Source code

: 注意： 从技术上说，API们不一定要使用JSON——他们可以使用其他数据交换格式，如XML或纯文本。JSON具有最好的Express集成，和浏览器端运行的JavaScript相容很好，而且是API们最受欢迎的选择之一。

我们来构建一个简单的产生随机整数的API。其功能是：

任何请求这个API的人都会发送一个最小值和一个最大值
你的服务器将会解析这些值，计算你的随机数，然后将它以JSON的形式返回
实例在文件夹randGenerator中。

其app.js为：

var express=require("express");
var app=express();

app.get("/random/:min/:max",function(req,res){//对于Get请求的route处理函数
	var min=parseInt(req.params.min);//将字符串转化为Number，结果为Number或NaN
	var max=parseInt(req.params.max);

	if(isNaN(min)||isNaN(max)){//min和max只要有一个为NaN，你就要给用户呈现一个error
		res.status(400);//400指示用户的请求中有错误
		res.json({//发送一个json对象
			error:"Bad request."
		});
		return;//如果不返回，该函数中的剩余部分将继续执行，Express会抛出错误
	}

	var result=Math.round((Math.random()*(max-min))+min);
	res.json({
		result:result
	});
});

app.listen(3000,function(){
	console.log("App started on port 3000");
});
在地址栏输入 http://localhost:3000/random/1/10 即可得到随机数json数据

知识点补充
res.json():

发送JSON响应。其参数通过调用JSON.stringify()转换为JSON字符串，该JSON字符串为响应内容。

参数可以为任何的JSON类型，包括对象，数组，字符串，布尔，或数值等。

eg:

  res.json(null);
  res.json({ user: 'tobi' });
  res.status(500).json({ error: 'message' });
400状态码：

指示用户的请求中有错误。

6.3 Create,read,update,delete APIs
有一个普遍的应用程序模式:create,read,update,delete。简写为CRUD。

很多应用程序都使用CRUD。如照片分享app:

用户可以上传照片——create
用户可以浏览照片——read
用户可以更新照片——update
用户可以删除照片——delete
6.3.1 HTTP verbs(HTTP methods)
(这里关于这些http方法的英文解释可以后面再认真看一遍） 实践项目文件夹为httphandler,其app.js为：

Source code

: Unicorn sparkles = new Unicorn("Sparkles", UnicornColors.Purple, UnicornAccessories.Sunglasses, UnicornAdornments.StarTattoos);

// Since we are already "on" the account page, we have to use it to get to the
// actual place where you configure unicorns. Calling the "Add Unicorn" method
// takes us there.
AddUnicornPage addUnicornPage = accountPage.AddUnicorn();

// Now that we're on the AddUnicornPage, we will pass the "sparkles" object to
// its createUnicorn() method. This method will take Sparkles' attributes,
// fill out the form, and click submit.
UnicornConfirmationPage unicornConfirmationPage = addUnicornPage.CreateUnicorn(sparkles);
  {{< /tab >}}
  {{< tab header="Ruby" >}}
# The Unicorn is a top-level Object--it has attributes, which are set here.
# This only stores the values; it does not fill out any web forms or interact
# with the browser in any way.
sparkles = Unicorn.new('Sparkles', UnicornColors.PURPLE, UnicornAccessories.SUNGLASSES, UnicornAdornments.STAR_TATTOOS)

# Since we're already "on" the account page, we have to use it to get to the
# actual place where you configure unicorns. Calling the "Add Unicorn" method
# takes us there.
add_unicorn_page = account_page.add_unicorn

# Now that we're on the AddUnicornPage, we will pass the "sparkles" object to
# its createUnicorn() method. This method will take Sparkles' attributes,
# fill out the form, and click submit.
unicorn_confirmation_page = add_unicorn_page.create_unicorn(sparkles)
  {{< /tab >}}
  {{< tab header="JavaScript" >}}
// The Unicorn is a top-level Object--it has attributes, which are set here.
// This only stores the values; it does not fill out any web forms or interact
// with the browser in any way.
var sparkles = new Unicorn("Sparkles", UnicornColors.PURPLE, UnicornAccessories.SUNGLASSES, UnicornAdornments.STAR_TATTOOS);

> What to work on
Format everything from the top of the listing down through the line containing "Unicorn sparkles = new", including that line, as a numbered list, and drop any blank lines.

> Task answer
1. Source code
2. : 注意： 从技术上说，API们不一定要使用JSON——他们可以使用其他数据交换格式，如XML或纯文本。JSON具有最好的Express集成，和浏览器端运行的JavaScript相容很好，而且是API们最受欢迎的选择之一。
3. 我们来构建一个简单的产生随机整数的API。其功能是：
4. 任何请求这个API的人都会发送一个最小值和一个最大值
5. 你的服务器将会解析这些值，计算你的随机数，然后将它以JSON的形式返回
6. 实例在文件夹randGenerator中。
7. 其app.js为：
8. var express=require("express");
9. var app=express();
10. app.get("/random/:min/:max",function(req,res){//对于Get请求的route处理函数
11. 	var min=parseInt(req.params.min);//将字符串转化为Number，结果为Number或NaN
12. 	var max=parseInt(req.params.max);
13. 	if(isNaN(min)||isNaN(max)){//min和max只要有一个为NaN，你就要给用户呈现一个error
14. 		res.status(400);//400指示用户的请求中有错误
15. 		res.json({//发送一个json对象
16. 			error:"Bad request."
17. 		});
18. 		return;//如果不返回，该函数中的剩余部分将继续执行，Express会抛出错误
19. 	}
20. 	var result=Math.round((Math.random()*(max-min))+min);
21. 	res.json({
22. 		result:result
23. 	});
24. });
25. app.listen(3000,function(){
26. 	console.log("App started on port 3000");
27. });
28. 在地址栏输入 http://localhost:3000/random/1/10 即可得到随机数json数据
29. 知识点补充
30. res.json():
31. 发送JSON响应。其参数通过调用JSON.stringify()转换为JSON字符串，该JSON字符串为响应内容。
32. 参数可以为任何的JSON类型，包括对象，数组，字符串，布尔，或数值等。
33. eg:
34.   res.json(null);
35.   res.json({ user: 'tobi' });
36.   res.status(500).json({ error: 'message' });
37. 400状态码：
38. 指示用户的请求中有错误。
39. 6.3 Create,read,update,delete APIs
40. 有一个普遍的应用程序模式:create,read,update,delete。简写为CRUD。
41. 很多应用程序都使用CRUD。如照片分享app:
42. 用户可以上传照片——create
43. 用户可以浏览照片——read
44. 用户可以更新照片——update
45. 用户可以删除照片——delete
46. 6.3.1 HTTP verbs(HTTP methods)
47. (这里关于这些http方法的英文解释可以后面再认真看一遍） 实践项目文件夹为httphandler,其app.js为：
48. Source code
49. : Unicorn sparkles = new Unicorn("Sparkles", UnicornColors.Purple, UnicornAccessories.Sunglasses, UnicornAdornments.StarTattoos);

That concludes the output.